> Page excerpt:

[start]

Check out the pictures and you will see that I have added bull horns and double wrapped the bars. In between wraps I added 2.5mm bar phat right where they straighten out. Basically the bars just look really thick. I like the thickness, reminds me of my Odi Lock Ons that I have on my mountain bikes. Other than that, the brakes, seat and pedals are the first to be upgraded. I'll wait to upgrade the cranks until I wear them out. With those upgrades I'll be happy for a while. The factory bike weighs in at 20.72 lbs., not too bad.


----------



## Auriaprottu

How does it ride? I've never owned an aluminum frame, but I know from studying the Rivendell site that they're quite uncomfortable. The price and a Brooks might make it worth a try, tho. Is there any lugged steel frame that you can compare it with?


----------



## mr_e

*Frame material*

"from studying the Rivendell site that they're quite uncomfortable"

Don't beleive the hype- aluminum frames can be comfy too, albeit with a diffrent ride quality. There are steel rides that are more harsh they some aluminum ones. Modern tube sets have a lot more variation then those even from a few years ago. Hit the LBS and try out a few diffrent model bikes from different companies and diffrent materials and make up your own mind. Remember, the Rivendell folks are trying to sell a product, too....


----------



## joe friday

another idea, if availability is a problem, is e-bay. right now there are quite a few true 
track bikes available this week.
http://search.ebay.com/search/search.dll?query=track&catref=C3&from=R2&sacategory=7294&BasicSearch=


----------



## Auriaprottu

mr_e said:


> Don't beleive the hype- aluminum frames can be comfy too, albeit with a diffrent ride quality. There are steel rides that are more harsh they some aluminum ones. Modern tube sets have a lot more variation then those even from a few years ago. Hit the LBS and try out a few diffrent model bikes from different companies and diffrent materials and make up your own mind. Remember, the Rivendell folks are trying to sell a product, too....


You're right- mine was a poorly worded post. I'll check out some AL frames/bikes before I make any decisions, tho I'm probably still more likely to end up with a steel ride.


----------



## mr_e

*Steel*

Hey, I work in a bike shop, and all my bikes (at the moment) are steel =) Whatever floats your boat. I've been really impressed with some of the newer aluminum bikes though.


----------



## Dennis Rex

I've got to say, for some reason, oversized al tubes look really good on a fixie. Hey Sketchy One, is the top tube tear-drop shaped ? And when you say you got an EP price, what do you mean? Because 230-something sounds like theft to me - and I need to find out where I can get in on it.


----------



## tube_ee

Auriaprottu said:


> How does it ride? I've never owned an aluminum frame, but I know from studying the Rivendell site that they're quite uncomfortable. The price and a Brooks might make it worth a try, tho. Is there any lugged steel frame that you can compare it with?


This is not something I've ever heard Grant say. They have a list of reasons while they build with steel, but it's mostly to do with strength, durability, repairability, and aesthetics. I have heard him say that ultra-light AL frames will not hold up over decades of hard riding, which I think is true, but he is not claiming any magic ride qualities for steel vs other materials. He does say that Rivendell bikes are more comfortable than modern racing bikes, but as a result of they way they are designed and fitted, not what they're made out of. I'll let you know when my custom Riv gets here. Probably around December or January.

[end]

> Item position entries:
[start]

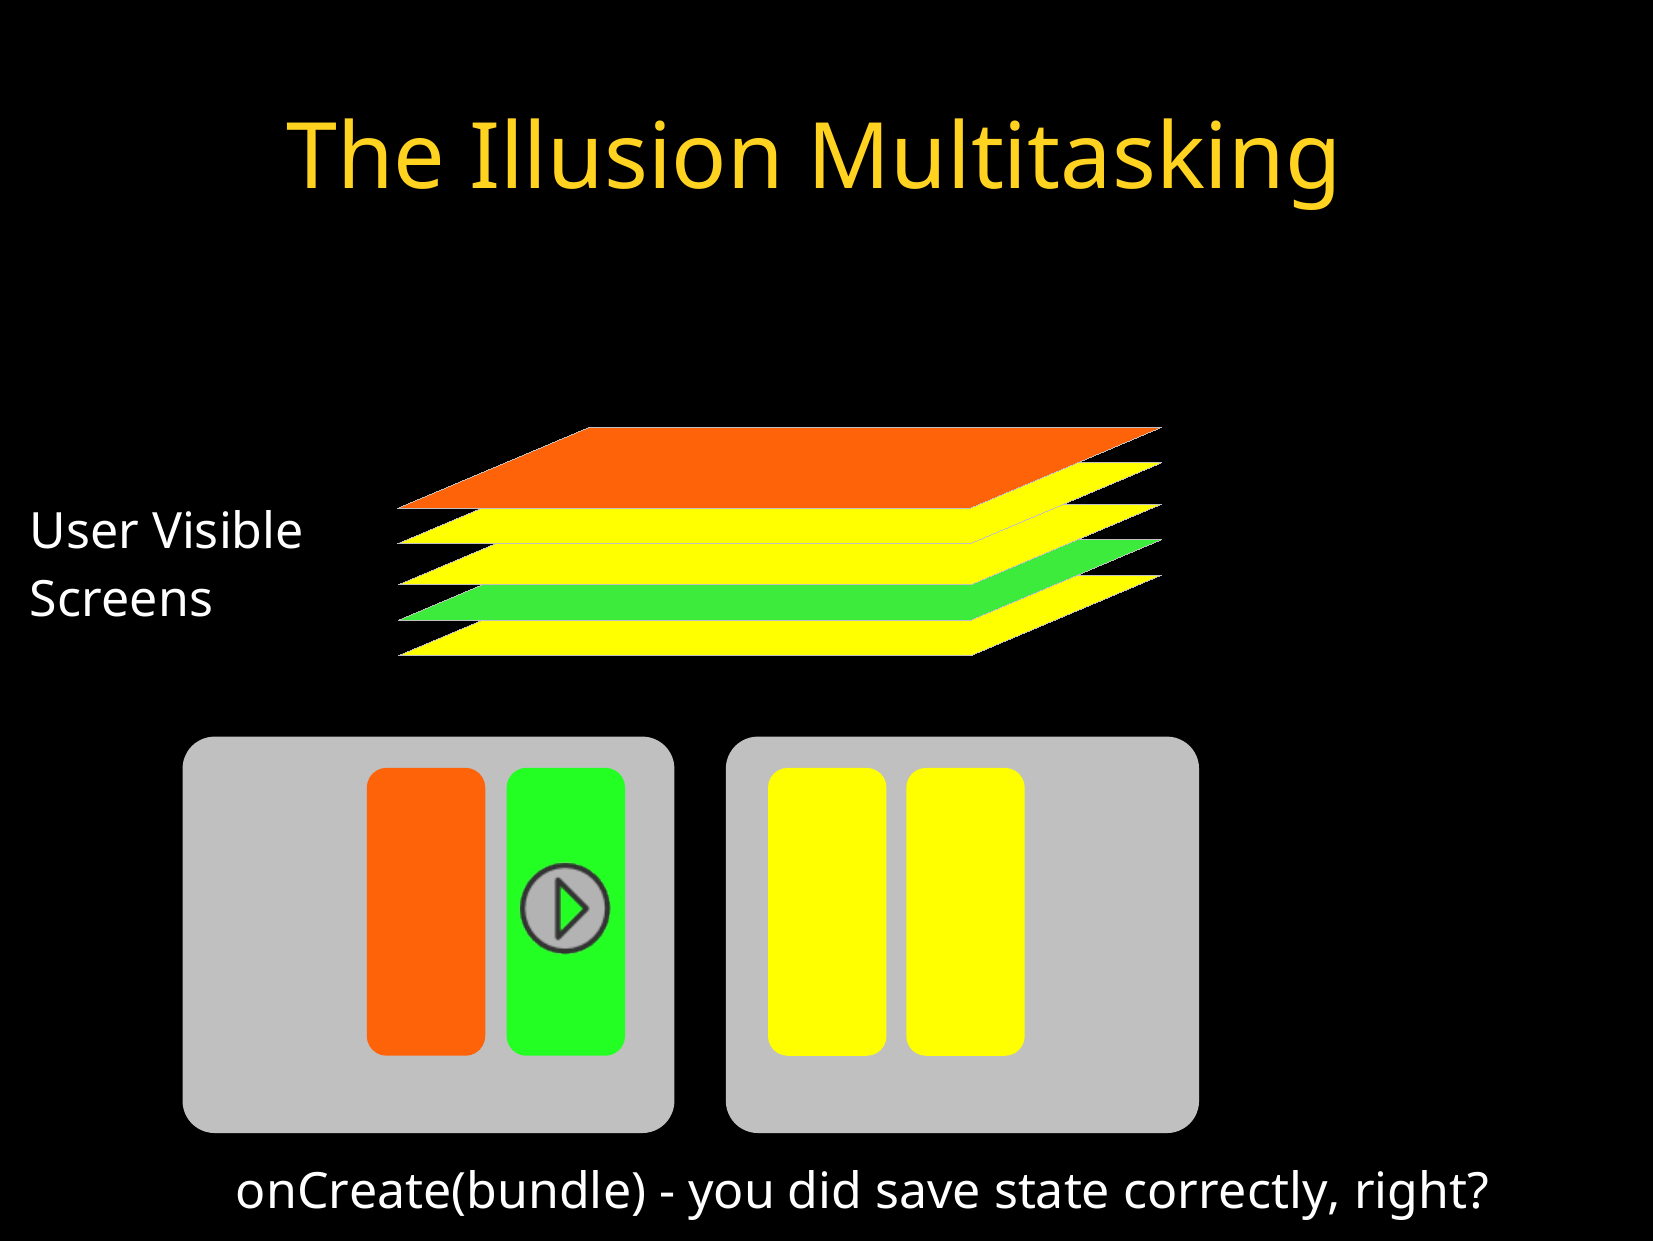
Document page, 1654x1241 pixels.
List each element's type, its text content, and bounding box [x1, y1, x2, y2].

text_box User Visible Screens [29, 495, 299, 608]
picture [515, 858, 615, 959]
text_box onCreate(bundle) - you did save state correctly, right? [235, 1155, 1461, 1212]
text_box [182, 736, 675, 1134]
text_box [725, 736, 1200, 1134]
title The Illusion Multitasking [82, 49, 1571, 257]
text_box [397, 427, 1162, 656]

[end]
[start]

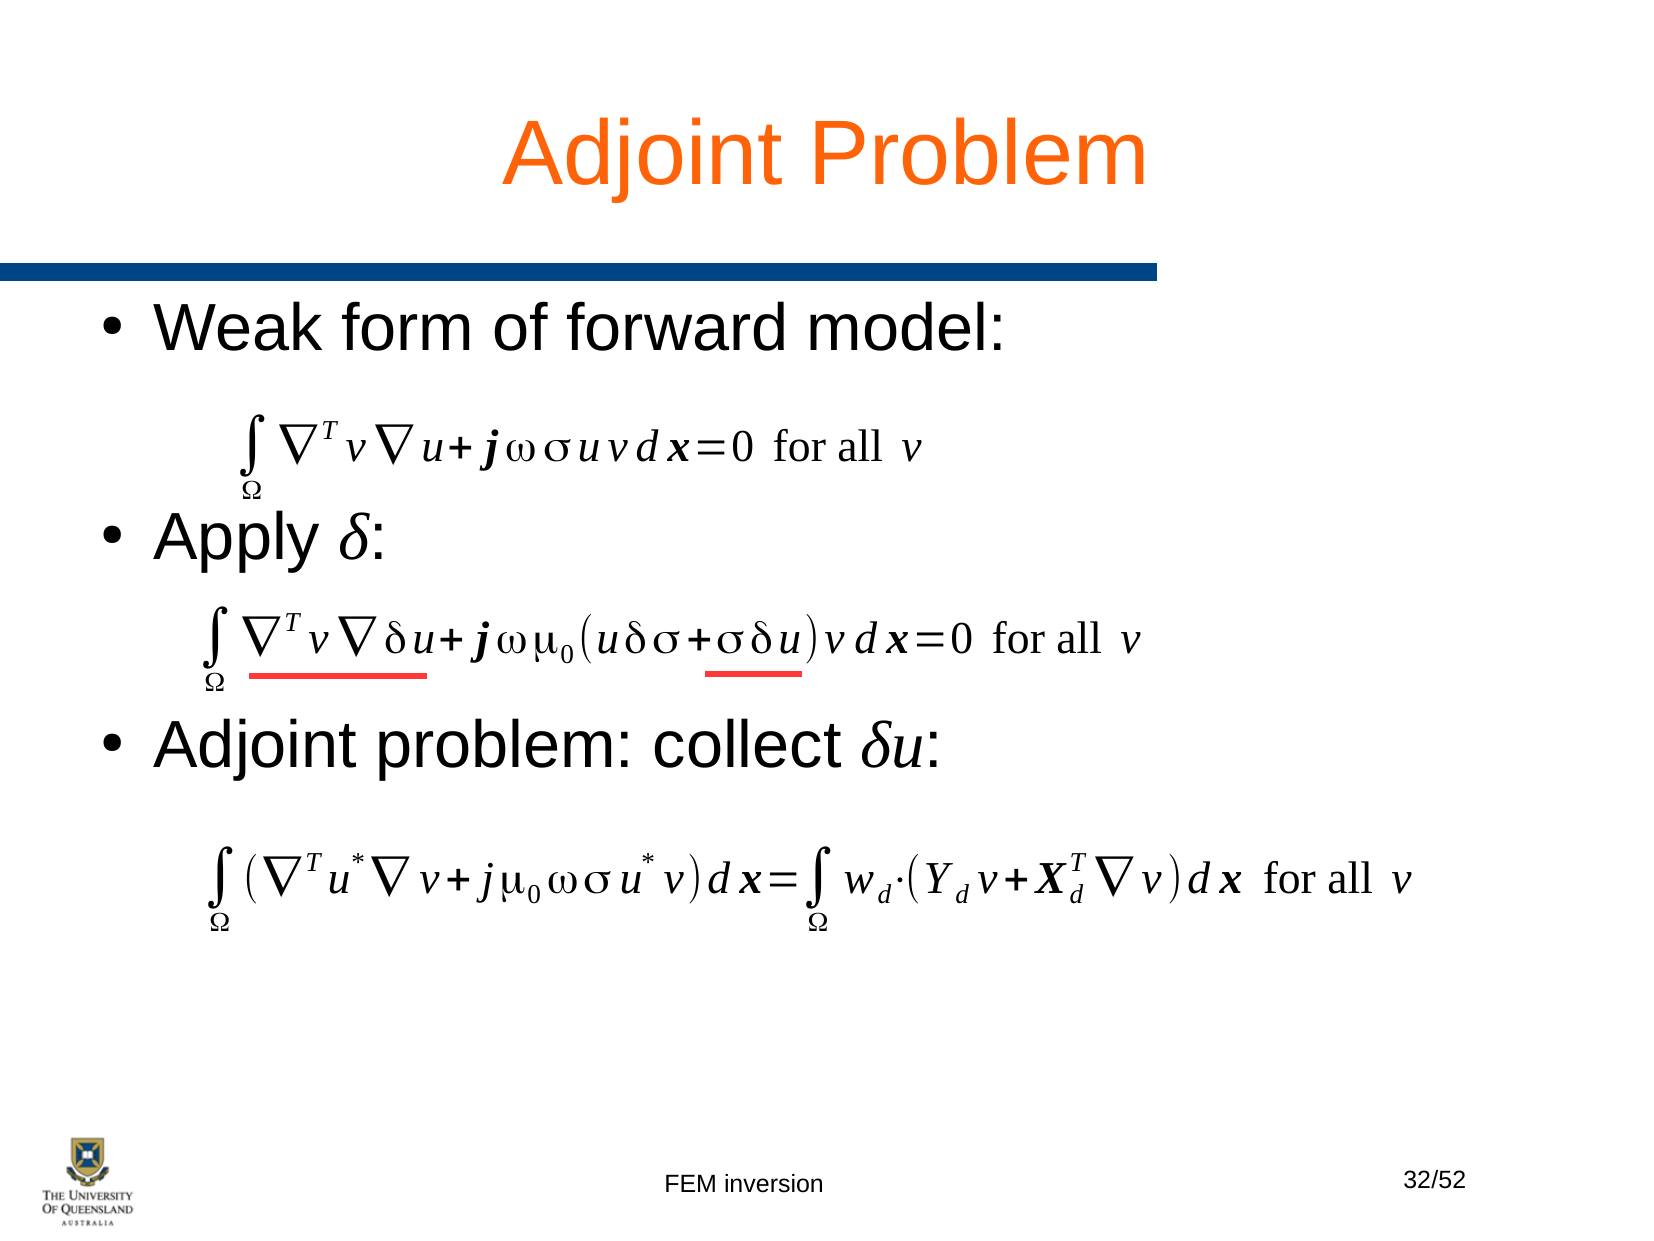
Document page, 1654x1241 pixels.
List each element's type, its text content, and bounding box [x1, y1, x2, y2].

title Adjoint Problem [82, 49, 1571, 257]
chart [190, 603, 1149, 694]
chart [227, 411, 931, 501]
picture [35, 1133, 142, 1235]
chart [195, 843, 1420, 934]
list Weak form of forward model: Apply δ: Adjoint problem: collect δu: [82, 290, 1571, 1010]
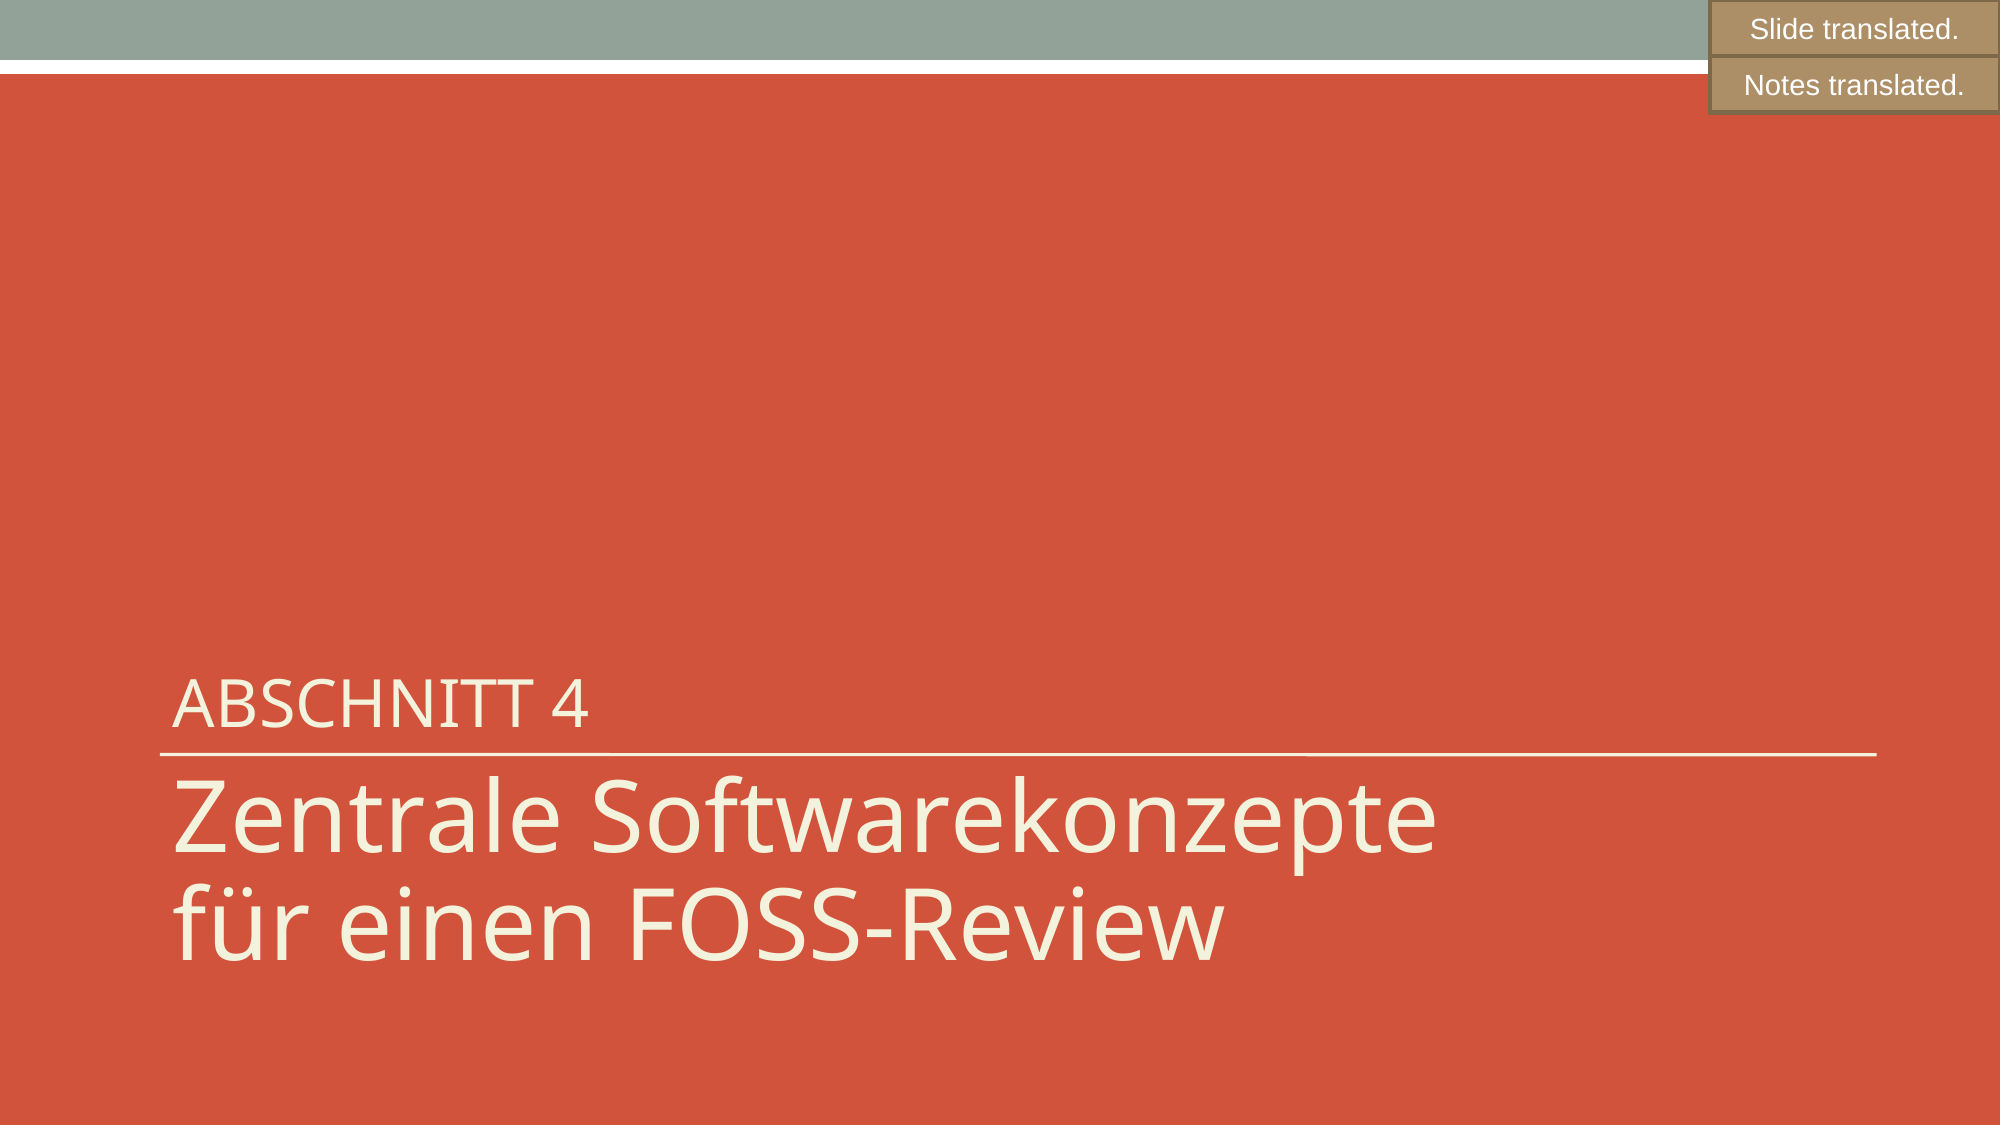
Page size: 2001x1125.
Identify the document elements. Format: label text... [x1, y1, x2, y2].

[end]

> Task list:
A. Translate this sentence from the bike forum thread into Spanish: "I'll wait to upgrade the cranks until I wear them out."
B. Reproduce the passage of the bike forum thread starting at "You're right- mine" and ending at "aluminum bikes though.".

> Solutions by task:
A. Esperaré para mejorar las bielas hasta que las desgaste.

B.
You're right- mine was a poorly worded post. I'll check out some AL frames/bikes before I make any decisions, tho I'm probably still more likely to end up with a steel ride.


----------



## mr_e

*Steel*

Hey, I work in a bike shop, and all my bikes (at the moment) are steel =) Whatever floats your boat. I've been really impressed with some of the newer aluminum bikes though.